START Exercise material

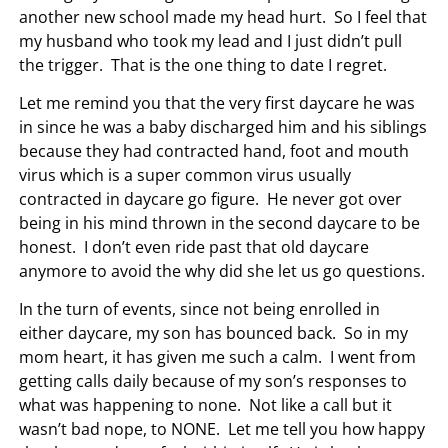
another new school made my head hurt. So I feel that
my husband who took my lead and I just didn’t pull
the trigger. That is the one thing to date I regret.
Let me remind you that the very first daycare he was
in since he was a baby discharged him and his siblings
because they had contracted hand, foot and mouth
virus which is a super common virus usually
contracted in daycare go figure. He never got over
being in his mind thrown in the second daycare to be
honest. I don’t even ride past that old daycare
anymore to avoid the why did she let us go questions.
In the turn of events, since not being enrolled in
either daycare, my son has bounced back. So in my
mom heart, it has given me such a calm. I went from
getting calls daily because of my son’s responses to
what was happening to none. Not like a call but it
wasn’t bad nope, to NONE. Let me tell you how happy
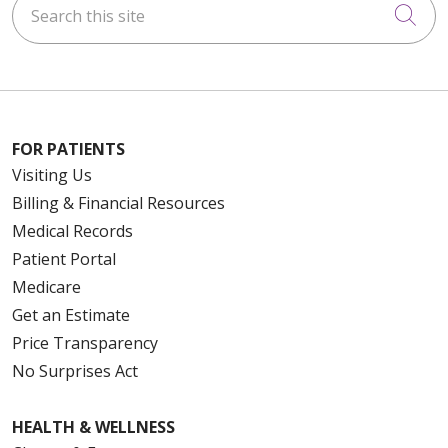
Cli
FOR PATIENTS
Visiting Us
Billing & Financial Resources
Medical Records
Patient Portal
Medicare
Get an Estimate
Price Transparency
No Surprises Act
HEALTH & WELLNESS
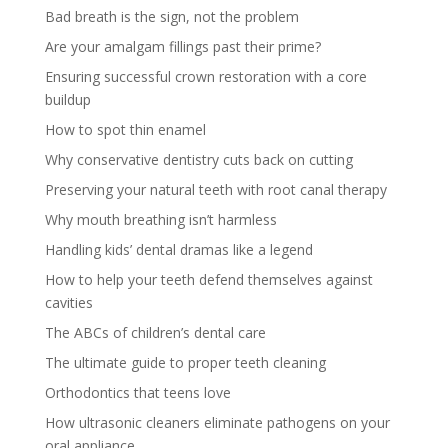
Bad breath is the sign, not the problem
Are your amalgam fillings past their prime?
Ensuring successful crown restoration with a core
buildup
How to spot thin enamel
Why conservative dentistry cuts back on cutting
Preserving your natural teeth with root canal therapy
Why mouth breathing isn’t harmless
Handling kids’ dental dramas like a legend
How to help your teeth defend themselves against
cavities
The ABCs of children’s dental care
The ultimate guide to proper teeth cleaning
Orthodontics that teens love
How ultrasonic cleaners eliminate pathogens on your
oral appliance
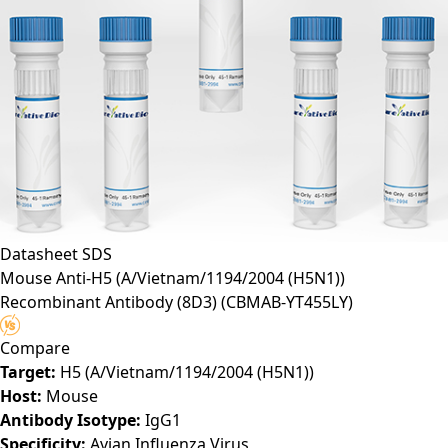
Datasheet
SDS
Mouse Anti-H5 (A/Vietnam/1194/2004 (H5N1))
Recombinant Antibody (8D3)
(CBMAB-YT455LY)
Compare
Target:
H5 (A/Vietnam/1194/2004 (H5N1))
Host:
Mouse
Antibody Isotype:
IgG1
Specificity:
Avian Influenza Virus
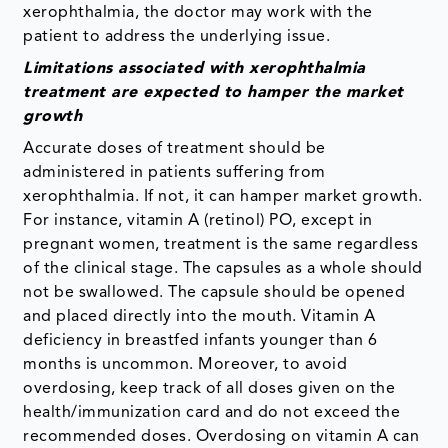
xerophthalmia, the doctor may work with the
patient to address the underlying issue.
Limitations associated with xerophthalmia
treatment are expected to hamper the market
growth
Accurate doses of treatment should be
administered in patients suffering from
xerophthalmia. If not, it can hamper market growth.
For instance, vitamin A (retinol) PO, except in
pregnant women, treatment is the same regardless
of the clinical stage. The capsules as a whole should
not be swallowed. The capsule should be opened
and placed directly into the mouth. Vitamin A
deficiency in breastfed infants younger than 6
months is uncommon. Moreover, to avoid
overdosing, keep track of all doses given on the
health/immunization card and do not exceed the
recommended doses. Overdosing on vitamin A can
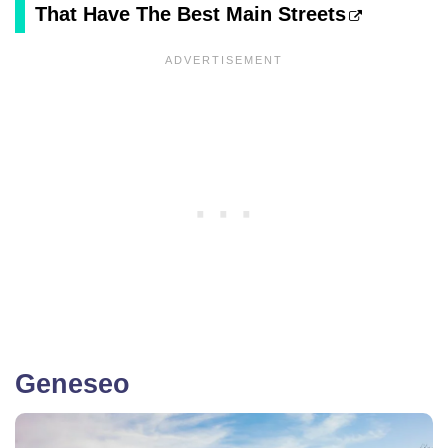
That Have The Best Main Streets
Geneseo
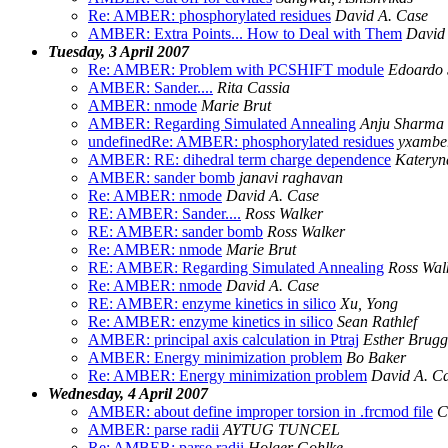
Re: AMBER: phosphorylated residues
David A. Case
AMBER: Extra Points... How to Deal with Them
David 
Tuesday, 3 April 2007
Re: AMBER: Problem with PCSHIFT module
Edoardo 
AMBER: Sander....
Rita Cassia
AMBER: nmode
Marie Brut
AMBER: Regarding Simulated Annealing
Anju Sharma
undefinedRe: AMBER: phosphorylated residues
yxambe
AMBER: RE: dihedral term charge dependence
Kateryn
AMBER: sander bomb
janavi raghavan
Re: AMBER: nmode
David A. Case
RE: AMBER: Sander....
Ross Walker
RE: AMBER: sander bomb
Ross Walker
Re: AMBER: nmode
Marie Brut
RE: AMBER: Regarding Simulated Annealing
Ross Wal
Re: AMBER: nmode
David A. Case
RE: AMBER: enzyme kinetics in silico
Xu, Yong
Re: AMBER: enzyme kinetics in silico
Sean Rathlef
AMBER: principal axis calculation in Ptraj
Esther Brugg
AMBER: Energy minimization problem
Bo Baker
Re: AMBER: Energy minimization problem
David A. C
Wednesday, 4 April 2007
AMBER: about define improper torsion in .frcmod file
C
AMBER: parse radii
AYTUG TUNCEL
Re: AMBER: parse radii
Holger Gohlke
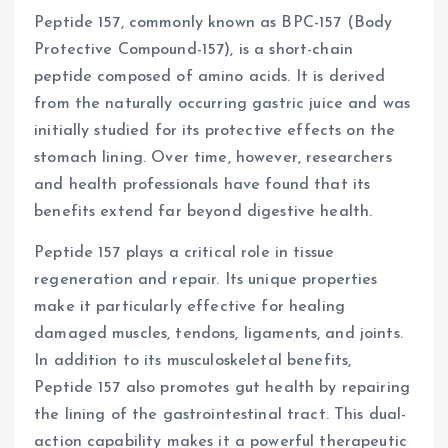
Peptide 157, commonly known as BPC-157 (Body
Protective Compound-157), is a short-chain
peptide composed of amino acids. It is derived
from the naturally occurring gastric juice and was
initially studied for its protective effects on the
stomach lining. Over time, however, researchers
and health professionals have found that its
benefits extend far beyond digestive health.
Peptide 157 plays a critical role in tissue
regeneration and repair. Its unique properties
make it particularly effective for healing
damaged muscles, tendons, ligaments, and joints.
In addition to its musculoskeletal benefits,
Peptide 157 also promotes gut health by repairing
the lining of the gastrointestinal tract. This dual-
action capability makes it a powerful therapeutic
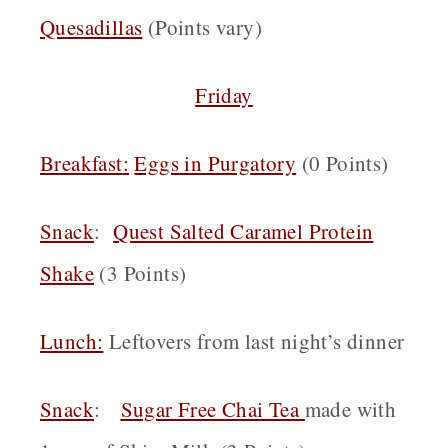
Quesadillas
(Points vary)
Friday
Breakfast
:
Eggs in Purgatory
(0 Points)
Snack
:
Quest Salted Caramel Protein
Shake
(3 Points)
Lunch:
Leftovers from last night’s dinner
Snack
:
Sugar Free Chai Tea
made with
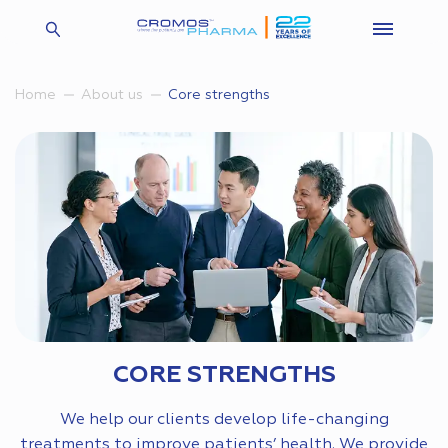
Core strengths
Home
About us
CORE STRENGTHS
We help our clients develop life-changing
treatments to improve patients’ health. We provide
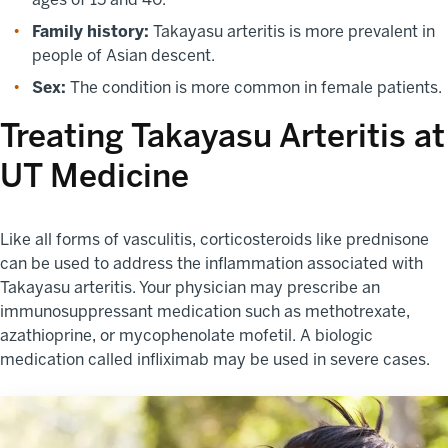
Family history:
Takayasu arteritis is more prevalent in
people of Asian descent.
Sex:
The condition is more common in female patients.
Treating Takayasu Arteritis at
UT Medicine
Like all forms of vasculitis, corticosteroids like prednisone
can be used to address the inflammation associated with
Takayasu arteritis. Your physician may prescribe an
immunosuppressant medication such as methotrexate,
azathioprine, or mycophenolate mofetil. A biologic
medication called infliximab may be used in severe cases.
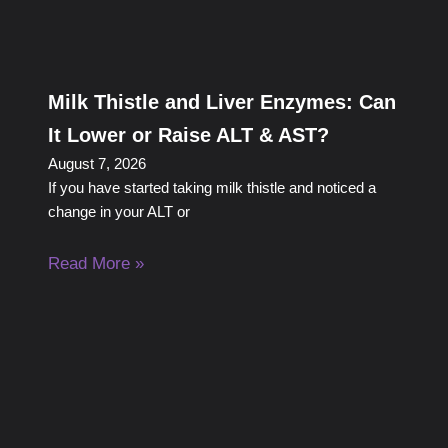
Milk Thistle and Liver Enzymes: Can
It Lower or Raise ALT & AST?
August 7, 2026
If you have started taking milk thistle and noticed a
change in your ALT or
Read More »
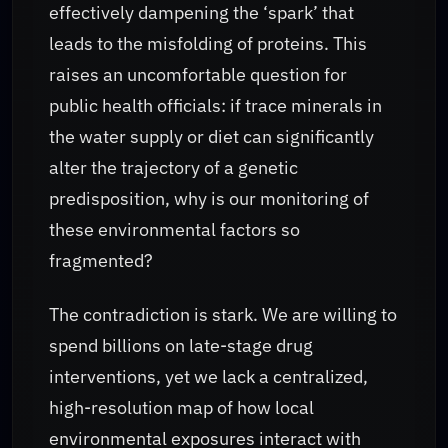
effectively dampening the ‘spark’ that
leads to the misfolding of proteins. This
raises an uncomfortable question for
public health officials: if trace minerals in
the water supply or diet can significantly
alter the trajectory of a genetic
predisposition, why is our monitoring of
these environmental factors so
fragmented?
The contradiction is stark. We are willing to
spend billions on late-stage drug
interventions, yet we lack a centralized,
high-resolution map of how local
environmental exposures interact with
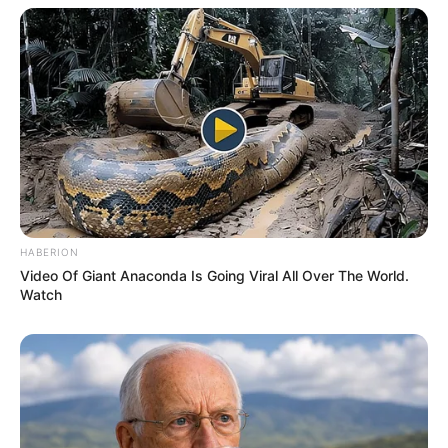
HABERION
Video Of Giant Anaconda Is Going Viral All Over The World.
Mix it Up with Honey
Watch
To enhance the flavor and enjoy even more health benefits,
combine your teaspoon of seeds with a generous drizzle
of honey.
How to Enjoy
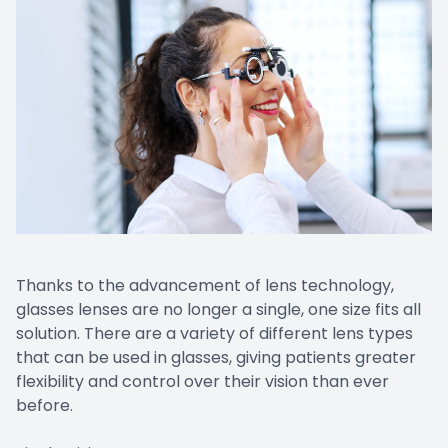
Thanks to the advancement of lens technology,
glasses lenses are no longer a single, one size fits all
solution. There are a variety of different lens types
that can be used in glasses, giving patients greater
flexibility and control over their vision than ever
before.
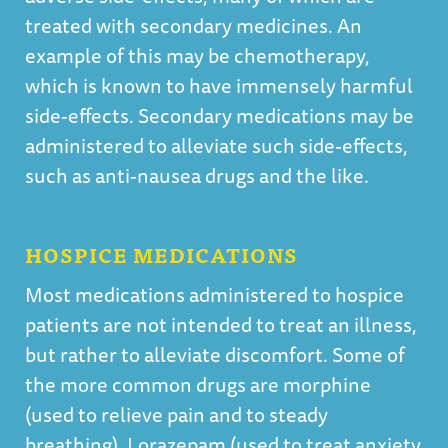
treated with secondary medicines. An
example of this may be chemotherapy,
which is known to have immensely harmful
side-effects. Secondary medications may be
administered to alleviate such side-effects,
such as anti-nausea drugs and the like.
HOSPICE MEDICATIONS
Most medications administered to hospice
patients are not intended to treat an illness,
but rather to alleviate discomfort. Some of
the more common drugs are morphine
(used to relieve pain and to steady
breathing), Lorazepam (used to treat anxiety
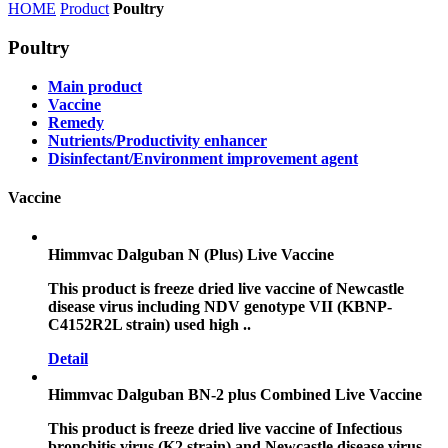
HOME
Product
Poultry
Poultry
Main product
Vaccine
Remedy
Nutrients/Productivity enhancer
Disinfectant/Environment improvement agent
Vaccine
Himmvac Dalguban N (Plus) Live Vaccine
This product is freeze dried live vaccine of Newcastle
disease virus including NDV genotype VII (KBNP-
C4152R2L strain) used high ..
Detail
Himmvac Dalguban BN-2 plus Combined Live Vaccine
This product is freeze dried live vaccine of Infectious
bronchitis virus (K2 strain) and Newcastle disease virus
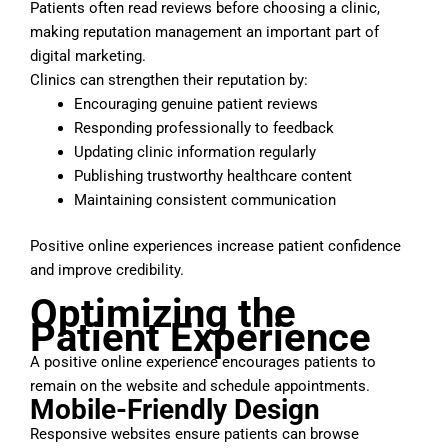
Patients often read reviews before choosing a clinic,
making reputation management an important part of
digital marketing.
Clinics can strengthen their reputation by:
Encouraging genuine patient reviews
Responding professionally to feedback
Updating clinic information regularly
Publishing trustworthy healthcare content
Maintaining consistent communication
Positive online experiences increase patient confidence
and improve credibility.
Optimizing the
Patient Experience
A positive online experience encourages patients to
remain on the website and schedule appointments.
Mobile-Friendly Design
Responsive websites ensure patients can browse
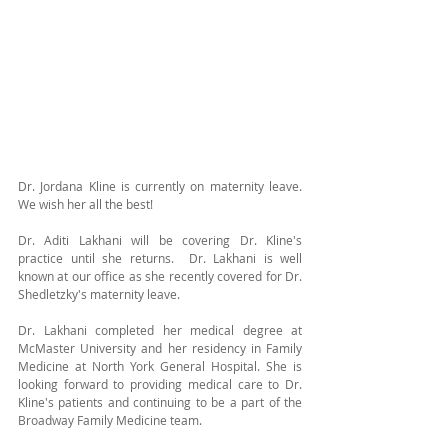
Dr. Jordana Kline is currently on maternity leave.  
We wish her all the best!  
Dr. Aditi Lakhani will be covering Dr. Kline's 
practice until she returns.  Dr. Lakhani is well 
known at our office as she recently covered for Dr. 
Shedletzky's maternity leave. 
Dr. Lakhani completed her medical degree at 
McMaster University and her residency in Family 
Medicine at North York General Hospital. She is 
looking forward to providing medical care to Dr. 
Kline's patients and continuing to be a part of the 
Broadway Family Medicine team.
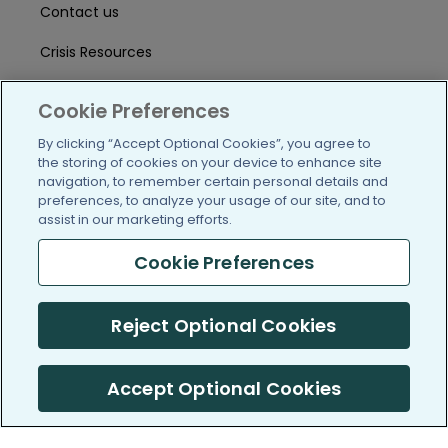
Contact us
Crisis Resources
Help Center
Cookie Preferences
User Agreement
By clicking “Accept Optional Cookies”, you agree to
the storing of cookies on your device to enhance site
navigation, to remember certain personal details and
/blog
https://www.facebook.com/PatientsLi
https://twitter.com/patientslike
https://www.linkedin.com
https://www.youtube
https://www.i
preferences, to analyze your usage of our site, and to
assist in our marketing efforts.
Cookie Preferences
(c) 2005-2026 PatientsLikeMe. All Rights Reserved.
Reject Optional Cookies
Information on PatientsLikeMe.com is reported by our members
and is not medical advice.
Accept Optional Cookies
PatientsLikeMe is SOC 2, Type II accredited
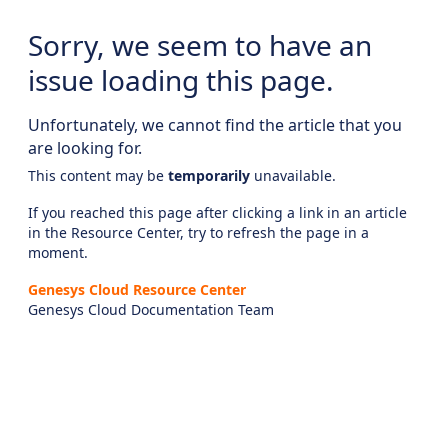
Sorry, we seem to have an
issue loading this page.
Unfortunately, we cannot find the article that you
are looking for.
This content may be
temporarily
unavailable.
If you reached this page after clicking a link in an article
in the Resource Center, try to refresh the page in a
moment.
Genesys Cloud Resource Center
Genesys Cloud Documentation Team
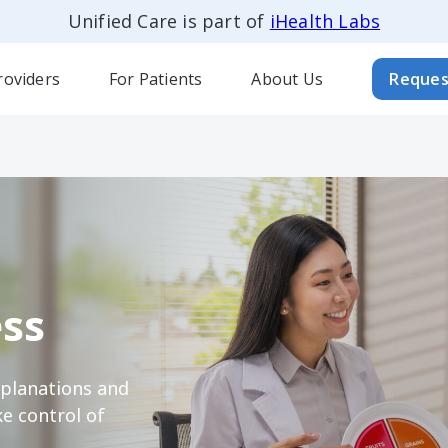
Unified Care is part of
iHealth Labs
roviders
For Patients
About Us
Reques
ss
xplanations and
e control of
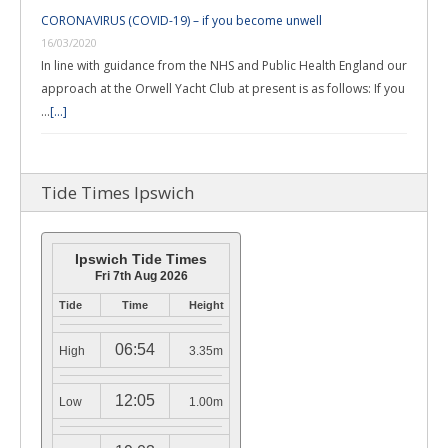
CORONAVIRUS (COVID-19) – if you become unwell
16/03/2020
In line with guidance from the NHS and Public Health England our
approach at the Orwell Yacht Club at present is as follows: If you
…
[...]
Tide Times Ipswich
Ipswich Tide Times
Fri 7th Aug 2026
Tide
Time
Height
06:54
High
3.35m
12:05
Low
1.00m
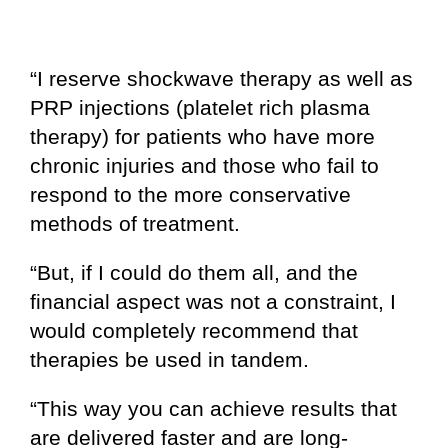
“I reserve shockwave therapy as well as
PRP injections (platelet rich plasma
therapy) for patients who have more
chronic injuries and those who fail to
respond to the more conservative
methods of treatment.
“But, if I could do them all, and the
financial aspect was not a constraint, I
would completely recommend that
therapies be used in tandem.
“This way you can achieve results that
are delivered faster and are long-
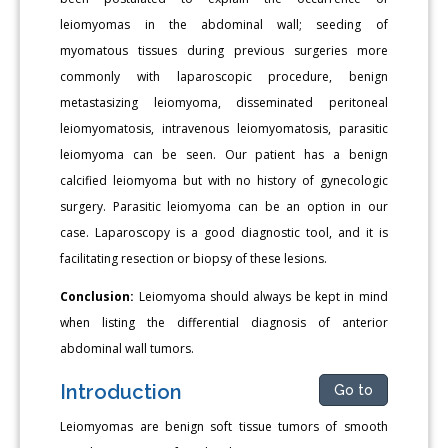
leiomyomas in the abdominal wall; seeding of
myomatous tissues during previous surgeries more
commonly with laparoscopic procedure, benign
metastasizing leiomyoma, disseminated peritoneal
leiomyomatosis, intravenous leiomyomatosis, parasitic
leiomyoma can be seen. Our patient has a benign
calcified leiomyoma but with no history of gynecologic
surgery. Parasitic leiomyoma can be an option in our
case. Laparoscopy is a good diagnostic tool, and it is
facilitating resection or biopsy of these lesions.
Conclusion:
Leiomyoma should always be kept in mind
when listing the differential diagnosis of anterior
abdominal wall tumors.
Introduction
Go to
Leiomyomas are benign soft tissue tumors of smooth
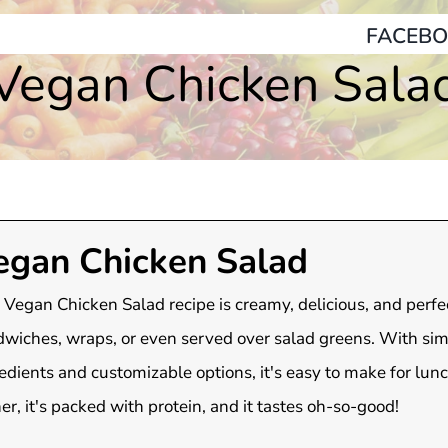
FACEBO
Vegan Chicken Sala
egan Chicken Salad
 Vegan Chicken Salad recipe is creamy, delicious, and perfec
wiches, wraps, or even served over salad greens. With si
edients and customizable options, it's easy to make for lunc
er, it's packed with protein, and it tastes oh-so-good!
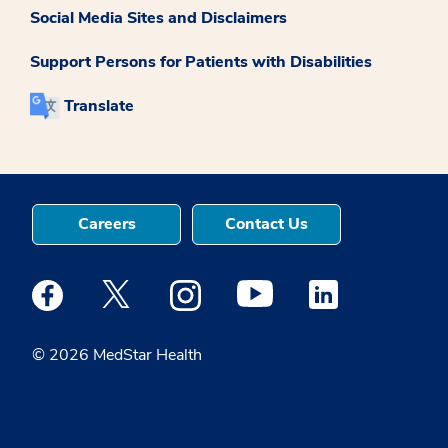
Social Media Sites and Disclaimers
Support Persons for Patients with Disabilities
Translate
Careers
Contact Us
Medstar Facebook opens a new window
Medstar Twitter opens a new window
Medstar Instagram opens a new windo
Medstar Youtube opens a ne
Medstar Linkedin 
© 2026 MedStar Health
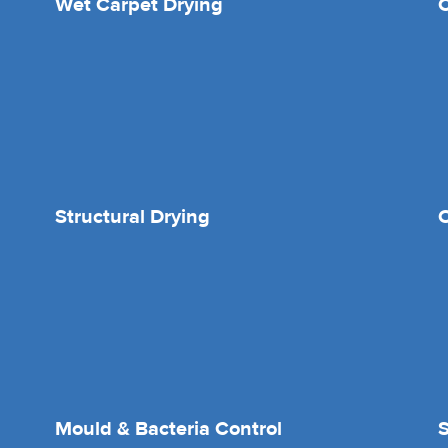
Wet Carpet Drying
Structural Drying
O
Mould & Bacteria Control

END Exercise material

- _What the task requires_
Look through the entries and return each line that has the word "looking" in it.

- _Answer to this task_
looking forward to providing medical care to Dr. 
are looking for.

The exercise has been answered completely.